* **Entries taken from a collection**
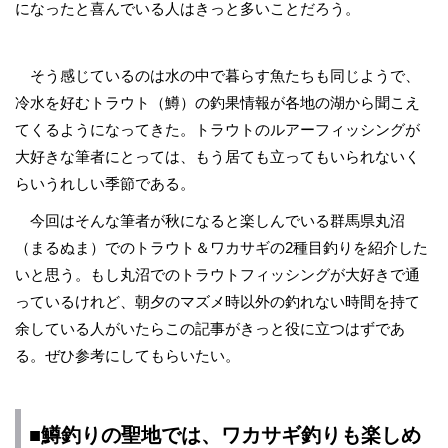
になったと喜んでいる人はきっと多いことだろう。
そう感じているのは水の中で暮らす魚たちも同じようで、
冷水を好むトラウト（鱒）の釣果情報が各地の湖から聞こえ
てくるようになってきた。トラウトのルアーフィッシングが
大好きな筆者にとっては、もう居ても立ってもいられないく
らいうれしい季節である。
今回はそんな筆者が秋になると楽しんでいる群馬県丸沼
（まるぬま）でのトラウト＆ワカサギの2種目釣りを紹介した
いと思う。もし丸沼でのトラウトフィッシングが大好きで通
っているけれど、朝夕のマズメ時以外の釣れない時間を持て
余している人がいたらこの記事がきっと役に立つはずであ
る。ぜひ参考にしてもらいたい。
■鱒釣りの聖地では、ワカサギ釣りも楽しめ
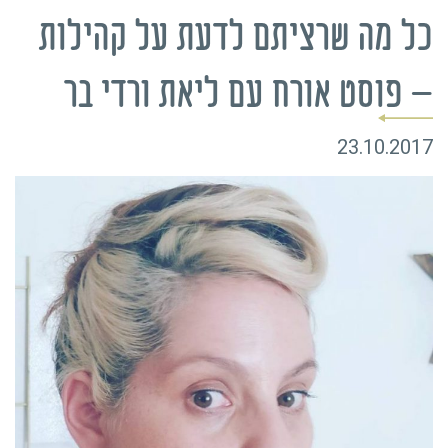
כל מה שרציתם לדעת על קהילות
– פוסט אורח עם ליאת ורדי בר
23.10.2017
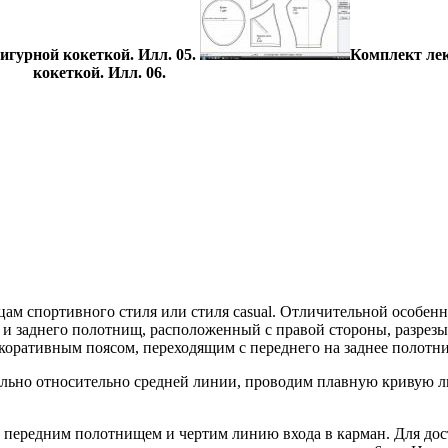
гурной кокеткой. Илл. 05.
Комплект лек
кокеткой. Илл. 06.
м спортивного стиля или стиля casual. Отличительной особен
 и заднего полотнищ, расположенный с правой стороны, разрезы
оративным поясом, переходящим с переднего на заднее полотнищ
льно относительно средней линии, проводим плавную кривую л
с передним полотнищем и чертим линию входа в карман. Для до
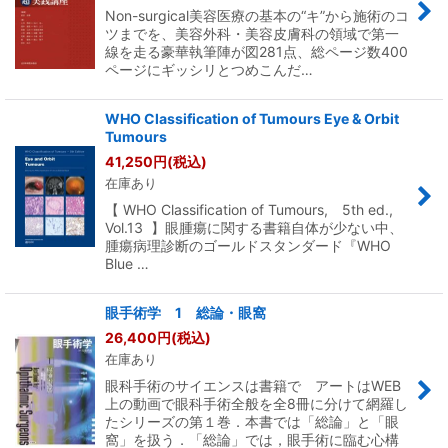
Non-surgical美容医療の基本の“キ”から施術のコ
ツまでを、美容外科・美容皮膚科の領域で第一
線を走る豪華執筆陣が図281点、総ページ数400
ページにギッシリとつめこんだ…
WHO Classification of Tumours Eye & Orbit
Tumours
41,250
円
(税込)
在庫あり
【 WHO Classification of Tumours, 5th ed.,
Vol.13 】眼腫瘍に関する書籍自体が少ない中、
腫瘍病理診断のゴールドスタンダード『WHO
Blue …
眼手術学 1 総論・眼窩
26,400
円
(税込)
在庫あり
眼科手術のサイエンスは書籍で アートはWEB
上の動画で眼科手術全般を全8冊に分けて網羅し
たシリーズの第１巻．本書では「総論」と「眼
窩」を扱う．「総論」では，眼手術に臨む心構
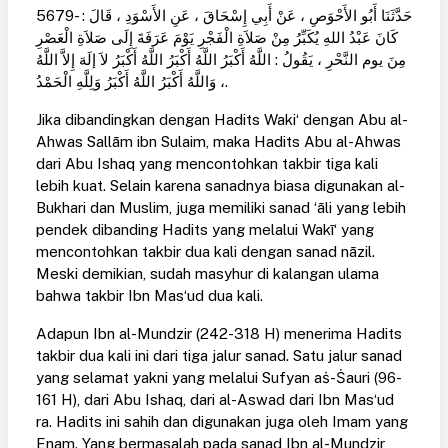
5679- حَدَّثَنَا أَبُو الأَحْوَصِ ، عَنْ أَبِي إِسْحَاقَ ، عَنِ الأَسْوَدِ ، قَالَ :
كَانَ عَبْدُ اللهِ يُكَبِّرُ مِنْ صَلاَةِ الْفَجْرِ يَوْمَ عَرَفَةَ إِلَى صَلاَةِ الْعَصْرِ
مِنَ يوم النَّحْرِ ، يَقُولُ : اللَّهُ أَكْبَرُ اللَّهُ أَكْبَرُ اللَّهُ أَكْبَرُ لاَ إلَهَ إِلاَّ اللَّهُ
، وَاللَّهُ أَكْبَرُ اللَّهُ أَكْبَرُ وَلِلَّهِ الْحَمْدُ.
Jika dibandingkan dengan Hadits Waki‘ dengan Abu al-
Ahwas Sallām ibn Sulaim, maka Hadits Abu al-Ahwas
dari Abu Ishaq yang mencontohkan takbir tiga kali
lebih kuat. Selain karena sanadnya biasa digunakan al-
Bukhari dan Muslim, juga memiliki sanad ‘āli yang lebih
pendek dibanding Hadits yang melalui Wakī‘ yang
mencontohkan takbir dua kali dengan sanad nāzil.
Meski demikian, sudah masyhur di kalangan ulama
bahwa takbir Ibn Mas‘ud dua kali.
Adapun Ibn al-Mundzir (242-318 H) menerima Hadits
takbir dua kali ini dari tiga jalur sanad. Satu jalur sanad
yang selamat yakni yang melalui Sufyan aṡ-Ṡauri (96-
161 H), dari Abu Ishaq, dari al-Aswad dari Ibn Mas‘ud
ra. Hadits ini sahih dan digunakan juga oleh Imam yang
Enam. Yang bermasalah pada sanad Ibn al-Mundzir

* **TASK DIRECTIONS**
Transcribe the records above exactly, without images.

* **FINAL ANSWER**
になったと喜んでいる人はきっと多いことだろう。
そう感じているのは水の中で暮らす魚たちも同じようで、
冷水を好むトラウト（鱒）の釣果情報が各地の湖から聞こえ
てくるようになってきた。トラウトのルアーフィッシングが
大好きな筆者にとっては、もう居ても立ってもいられないく
らいうれしい季節である。
今回はそんな筆者が秋になると楽しんでいる群馬県丸沼
（まるぬま）でのトラウト＆ワカサギの2種目釣りを紹介した
いと思う。もし丸沼でのトラウトフィッシングが大好きで通
っているけれど、朝夕のマズメ時以外の釣れない時間を持て
余している人がいたらこの記事がきっと役に立つはずであ
る。ぜひ参考にしてもらいたい。
■鱒釣りの聖地では、ワカサギ釣りも楽しめ
כל מה שרציתם לדעת על קהילות
– פוסט אורח עם ליאת ורדי בר
23.10.2017
гурной кокеткой. Илл. 05.
Комплект лек
кокеткой. Илл. 06.
м спортивного стиля или стиля casual. Отличительной особен
 и заднего полотнищ, расположенный с правой стороны, разрезы
оративным поясом, переходящим с переднего на заднее полотнищ
льно относительно средней линии, проводим плавную кривую л
с передним полотнищем и чертим линию входа в карман. Для до
Non-surgical美容医療の基本の“キ”から施術のコ
ツまでを、美容外科・美容皮膚科の領域で第一
線を走る豪華執筆陣が図281点、総ページ数400
ページにギッシリとつめこんだ…
WHO Classification of Tumours Eye & Orbit
Tumours
41,250
円
(税込)
在庫あり
【 WHO Classification of Tumours, 5th ed.,
Vol.13 】眼腫瘍に関する書籍自体が少ない中、
腫瘍病理診断のゴールドスタンダード『WHO
Blue …
眼手術学 1 総論・眼窩
26,400
円
(税込)
在庫あり
眼科手術のサイエンスは書籍で アートはWEB
上の動画で眼科手術全般を全8冊に分けて網羅し
たシリーズの第１巻．本書では「総論」と「眼
窩」を扱う．「総論」では，眼手術に臨む心構
5679- حَدَّثَنَا أَبُو الأَحْوَصِ ، عَنْ أَبِي إِسْحَاقَ ، عَنِ الأَسْوَدِ ، قَالَ :
كَانَ عَبْدُ اللهِ يُكَبِّرُ مِنْ صَلاَةِ الْفَجْرِ يَوْمَ عَرَفَةَ إِلَى صَلاَةِ الْعَصْرِ
مِنَ يوم النَّحْرِ ، يَقُولُ : اللَّهُ أَكْبَرُ اللَّهُ أَكْبَرُ اللَّهُ أَكْبَرُ لاَ إلَهَ إِلاَّ اللَّهُ
، وَاللَّهُ أَكْبَرُ اللَّهُ أَكْبَرُ وَلِلَّهِ الْحَمْدُ.
Jika dibandingkan dengan Hadits Waki‘ dengan Abu al-
Ahwas Sallām ibn Sulaim, maka Hadits Abu al-Ahwas
dari Abu Ishaq yang mencontohkan takbir tiga kali
lebih kuat. Selain karena sanadnya biasa digunakan al-
Bukhari dan Muslim, juga memiliki sanad ‘āli yang lebih
pendek dibanding Hadits yang melalui Wakī‘ yang
mencontohkan takbir dua kali dengan sanad nāzil.
Meski demikian, sudah masyhur di kalangan ulama
bahwa takbir Ibn Mas‘ud dua kali.
Adapun Ibn al-Mundzir (242-318 H) menerima Hadits
takbir dua kali ini dari tiga jalur sanad. Satu jalur sanad
yang selamat yakni yang melalui Sufyan aṡ-Ṡauri (96-
161 H), dari Abu Ishaq, dari al-Aswad dari Ibn Mas‘ud
ra. Hadits ini sahih dan digunakan juga oleh Imam yang
Enam. Yang bermasalah pada sanad Ibn al-Mundzir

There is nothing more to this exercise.